/---
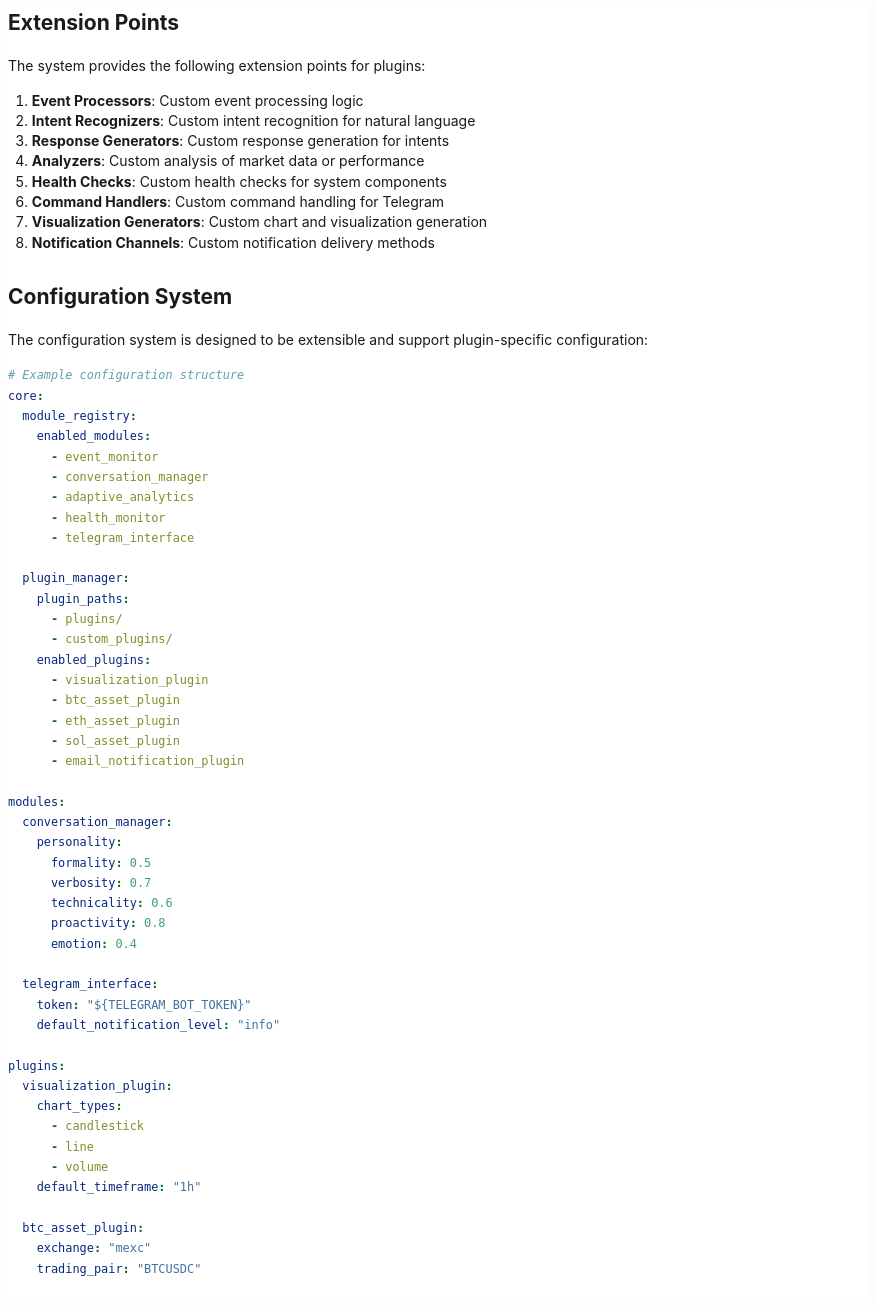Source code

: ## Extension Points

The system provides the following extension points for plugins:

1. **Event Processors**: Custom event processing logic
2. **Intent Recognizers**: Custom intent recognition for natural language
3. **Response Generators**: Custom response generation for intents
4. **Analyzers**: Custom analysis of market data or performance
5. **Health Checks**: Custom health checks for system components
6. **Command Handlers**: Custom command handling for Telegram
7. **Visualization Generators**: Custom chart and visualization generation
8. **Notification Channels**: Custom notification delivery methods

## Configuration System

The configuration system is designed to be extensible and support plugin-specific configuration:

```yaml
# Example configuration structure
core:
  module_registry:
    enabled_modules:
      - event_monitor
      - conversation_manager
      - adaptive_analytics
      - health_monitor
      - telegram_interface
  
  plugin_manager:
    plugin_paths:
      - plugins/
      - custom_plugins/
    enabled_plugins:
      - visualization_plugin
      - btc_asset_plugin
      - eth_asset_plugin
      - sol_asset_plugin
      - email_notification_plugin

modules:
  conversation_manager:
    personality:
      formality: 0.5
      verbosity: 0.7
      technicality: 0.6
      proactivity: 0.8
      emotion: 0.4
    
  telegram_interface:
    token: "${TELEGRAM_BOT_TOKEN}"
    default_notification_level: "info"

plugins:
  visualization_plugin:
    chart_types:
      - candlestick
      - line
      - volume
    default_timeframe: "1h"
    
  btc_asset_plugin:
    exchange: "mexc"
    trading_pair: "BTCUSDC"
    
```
\---
Exercise aim = From the data, collect all lines where the string "Generators" appears.

Solution to this exercise =
3. **Response Generators**: Custom response generation for intents
7. **Visualization Generators**: Custom chart and visualization generation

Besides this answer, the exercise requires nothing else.